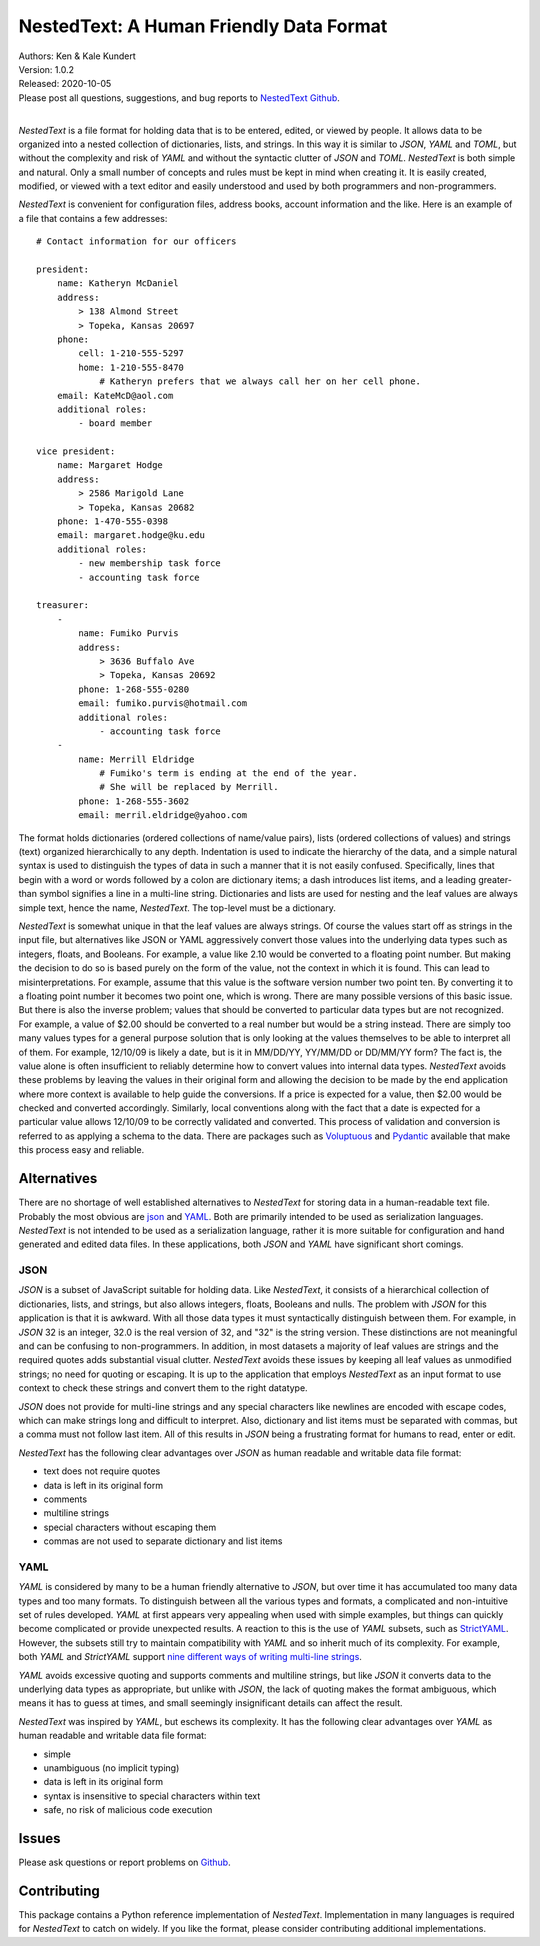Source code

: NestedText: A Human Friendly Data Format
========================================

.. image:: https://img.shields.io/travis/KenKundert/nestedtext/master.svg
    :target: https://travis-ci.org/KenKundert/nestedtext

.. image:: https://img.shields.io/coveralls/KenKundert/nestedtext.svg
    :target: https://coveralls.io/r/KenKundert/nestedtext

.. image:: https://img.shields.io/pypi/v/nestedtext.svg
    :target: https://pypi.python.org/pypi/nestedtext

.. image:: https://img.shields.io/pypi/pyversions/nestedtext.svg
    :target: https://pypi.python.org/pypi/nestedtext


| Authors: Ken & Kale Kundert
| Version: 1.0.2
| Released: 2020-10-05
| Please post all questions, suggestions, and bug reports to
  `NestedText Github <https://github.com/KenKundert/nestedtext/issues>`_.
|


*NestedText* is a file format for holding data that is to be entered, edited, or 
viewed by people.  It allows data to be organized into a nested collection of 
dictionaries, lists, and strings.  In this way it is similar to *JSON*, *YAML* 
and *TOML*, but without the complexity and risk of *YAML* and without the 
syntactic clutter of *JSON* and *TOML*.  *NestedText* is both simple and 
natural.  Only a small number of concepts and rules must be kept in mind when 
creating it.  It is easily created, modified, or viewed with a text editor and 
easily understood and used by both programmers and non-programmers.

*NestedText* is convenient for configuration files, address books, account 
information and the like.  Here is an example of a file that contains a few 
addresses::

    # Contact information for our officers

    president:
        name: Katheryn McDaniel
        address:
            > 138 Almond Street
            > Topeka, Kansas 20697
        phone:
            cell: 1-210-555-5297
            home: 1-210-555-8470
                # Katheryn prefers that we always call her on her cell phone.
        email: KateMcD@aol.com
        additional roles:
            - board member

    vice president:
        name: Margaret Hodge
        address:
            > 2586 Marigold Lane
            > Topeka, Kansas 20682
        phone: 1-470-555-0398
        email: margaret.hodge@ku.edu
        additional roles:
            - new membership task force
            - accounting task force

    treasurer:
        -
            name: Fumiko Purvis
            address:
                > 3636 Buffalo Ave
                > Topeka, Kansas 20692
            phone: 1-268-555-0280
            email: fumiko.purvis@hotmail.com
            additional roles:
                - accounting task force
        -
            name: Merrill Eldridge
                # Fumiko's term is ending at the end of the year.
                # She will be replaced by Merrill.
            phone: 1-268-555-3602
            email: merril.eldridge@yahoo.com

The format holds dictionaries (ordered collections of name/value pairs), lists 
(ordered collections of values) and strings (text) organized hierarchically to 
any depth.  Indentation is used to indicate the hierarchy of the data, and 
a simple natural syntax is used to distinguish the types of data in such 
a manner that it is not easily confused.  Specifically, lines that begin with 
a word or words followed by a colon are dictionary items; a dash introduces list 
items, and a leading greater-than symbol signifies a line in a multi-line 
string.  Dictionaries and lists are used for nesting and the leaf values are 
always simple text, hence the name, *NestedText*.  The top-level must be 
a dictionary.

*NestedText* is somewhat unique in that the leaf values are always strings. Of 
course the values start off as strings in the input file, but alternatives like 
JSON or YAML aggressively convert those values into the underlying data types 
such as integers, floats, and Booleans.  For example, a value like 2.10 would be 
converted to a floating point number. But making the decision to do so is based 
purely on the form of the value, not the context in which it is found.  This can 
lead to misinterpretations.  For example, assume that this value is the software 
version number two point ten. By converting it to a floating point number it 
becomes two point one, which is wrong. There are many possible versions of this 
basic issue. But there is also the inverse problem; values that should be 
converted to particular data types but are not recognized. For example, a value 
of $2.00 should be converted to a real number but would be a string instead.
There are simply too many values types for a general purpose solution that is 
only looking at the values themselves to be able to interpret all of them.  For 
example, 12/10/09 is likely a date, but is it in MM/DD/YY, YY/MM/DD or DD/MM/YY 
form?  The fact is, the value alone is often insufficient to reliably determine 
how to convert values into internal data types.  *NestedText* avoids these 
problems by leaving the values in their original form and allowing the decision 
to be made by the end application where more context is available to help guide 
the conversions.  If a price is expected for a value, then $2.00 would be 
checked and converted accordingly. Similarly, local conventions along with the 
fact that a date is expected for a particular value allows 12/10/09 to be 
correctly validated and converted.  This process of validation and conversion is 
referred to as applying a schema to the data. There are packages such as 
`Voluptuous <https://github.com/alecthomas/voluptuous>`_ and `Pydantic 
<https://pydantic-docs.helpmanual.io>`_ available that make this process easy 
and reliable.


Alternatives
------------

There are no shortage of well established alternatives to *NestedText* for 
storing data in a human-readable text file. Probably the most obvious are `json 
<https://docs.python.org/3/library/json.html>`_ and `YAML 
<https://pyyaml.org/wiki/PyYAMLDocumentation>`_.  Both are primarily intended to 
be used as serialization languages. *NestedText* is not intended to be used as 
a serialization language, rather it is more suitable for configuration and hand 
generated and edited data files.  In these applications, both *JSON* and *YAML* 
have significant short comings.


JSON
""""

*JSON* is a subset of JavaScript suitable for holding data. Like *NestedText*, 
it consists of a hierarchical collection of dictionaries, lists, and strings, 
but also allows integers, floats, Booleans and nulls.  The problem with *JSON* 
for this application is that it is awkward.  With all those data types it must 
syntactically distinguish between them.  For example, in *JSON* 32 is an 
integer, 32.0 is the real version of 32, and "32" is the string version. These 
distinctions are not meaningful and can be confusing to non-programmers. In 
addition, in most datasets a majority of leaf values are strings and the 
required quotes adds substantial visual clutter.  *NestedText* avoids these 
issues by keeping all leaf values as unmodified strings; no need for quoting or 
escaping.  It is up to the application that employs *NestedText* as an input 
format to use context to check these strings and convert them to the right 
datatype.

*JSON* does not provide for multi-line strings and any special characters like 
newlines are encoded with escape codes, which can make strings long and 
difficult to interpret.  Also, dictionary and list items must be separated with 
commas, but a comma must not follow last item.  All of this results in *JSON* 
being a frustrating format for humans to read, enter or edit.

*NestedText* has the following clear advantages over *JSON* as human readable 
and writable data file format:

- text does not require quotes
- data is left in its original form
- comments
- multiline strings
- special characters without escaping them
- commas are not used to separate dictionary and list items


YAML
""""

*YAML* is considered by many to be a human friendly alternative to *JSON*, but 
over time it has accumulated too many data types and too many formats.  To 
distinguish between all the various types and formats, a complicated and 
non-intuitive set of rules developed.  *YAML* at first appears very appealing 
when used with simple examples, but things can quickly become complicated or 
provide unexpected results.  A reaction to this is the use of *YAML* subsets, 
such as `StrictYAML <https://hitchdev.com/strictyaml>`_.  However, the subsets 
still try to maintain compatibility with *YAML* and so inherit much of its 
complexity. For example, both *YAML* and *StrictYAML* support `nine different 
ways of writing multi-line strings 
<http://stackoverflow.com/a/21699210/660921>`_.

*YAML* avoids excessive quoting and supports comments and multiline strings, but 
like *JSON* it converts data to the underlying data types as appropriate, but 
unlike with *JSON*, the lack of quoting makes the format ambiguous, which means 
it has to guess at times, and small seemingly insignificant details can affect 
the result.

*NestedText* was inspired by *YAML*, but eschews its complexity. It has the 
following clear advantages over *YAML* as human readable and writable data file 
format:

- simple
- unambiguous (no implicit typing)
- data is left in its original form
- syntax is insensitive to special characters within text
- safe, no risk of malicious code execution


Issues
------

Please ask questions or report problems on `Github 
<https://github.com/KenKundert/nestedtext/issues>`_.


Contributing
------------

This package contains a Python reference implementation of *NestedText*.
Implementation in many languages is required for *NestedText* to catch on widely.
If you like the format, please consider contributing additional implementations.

══════

• [WORK INSTRUCTION] Search the lines above for the string "suitable" and copy each line that has it.

• [REPLY]
a serialization language, rather it is more suitable for configuration and hand 
*JSON* is a subset of JavaScript suitable for holding data. Like *NestedText*, 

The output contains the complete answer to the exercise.